At Eye Solutions we have two amblyopia treatments that are effective even in adults. 

Will the glasses or squint ever go away

The eye power may reduce as the child grows older however very rarely would the glasses go away completely. So is the case with the squint. Parents always mention that the squint is not seen with the glasses on but it comes back when the glasses are taken off. 

We expect that to happen and are not really surprised because as soon as the glasses are taken off the child has to focus again and the eyes turn inwards.

Can accommodative esotropia be treated with surgery ? 

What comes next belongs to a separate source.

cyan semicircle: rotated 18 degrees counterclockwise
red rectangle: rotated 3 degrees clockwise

As mentioned earlier Infantile esotropia or congenital esotropia is always treated with surgery. On the other hand accommodative esotropia is treated with glasses.

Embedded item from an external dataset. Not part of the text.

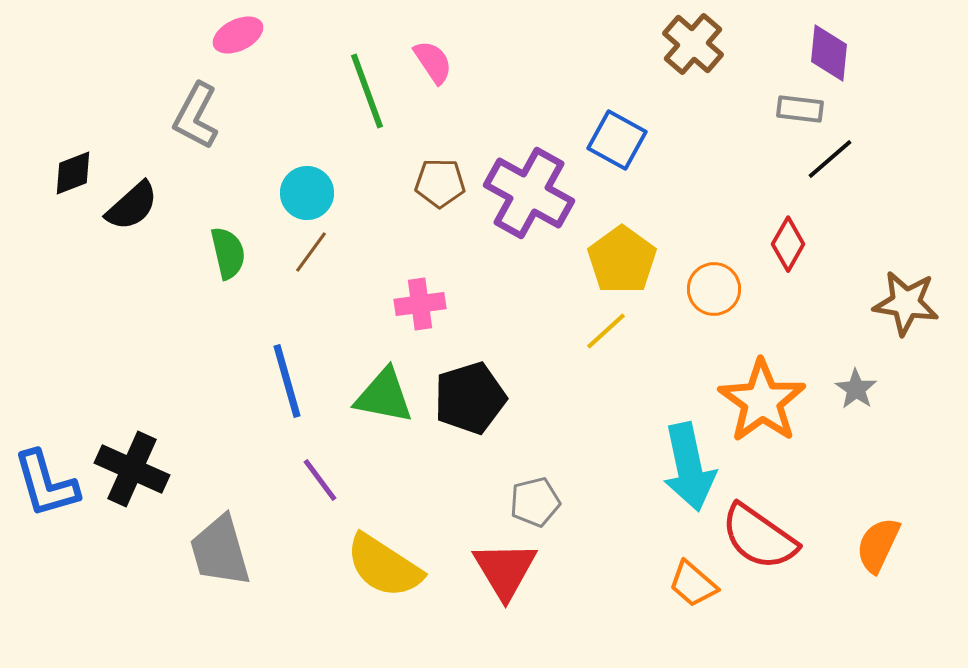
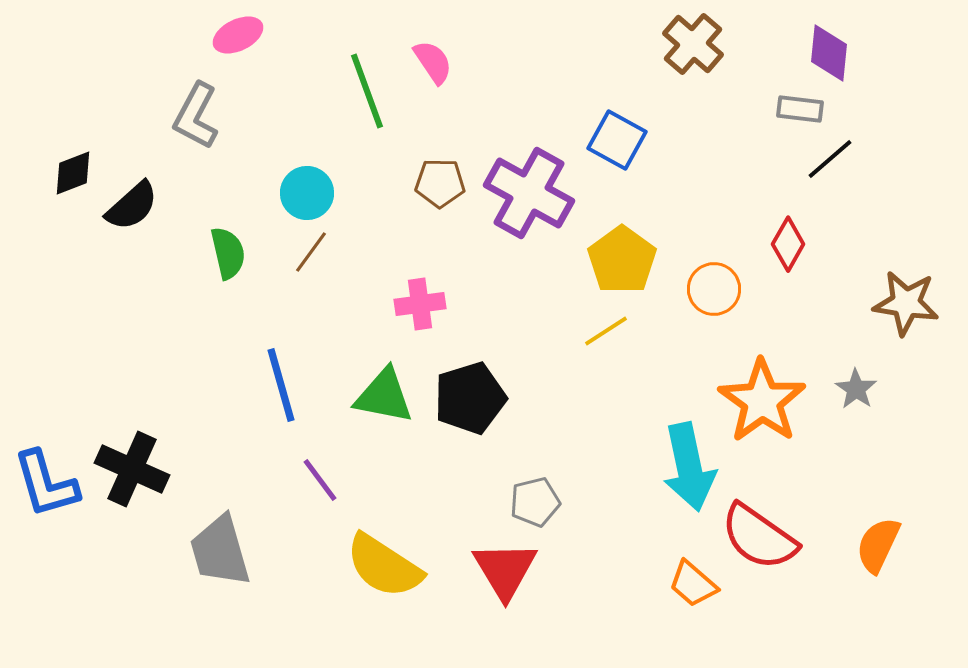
yellow line: rotated 9 degrees clockwise
blue line: moved 6 px left, 4 px down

Partially accommodative convergent esotropia may be treated by surgery.  Even children with high AC/A ration can be operated upon to treat or correct the need to wear bifocal glasses.

Frequently Asked Questions ?

How often does my child have to wear glasses?
The glasses that we prescribe have to be worn all the time and forever. Whenever the glasses are taken off the child will have to focus to see clearly and the squint will reappear.
Is there anything I can do to get rid of my child's glasses ?
As mentioned earlier the glasses have to be worn for ever. As the child gets older the child could wear contact lenses if these are available for this number. After the age of 18 the child could also consider getting lasik done to get rid of his number again depending on his number.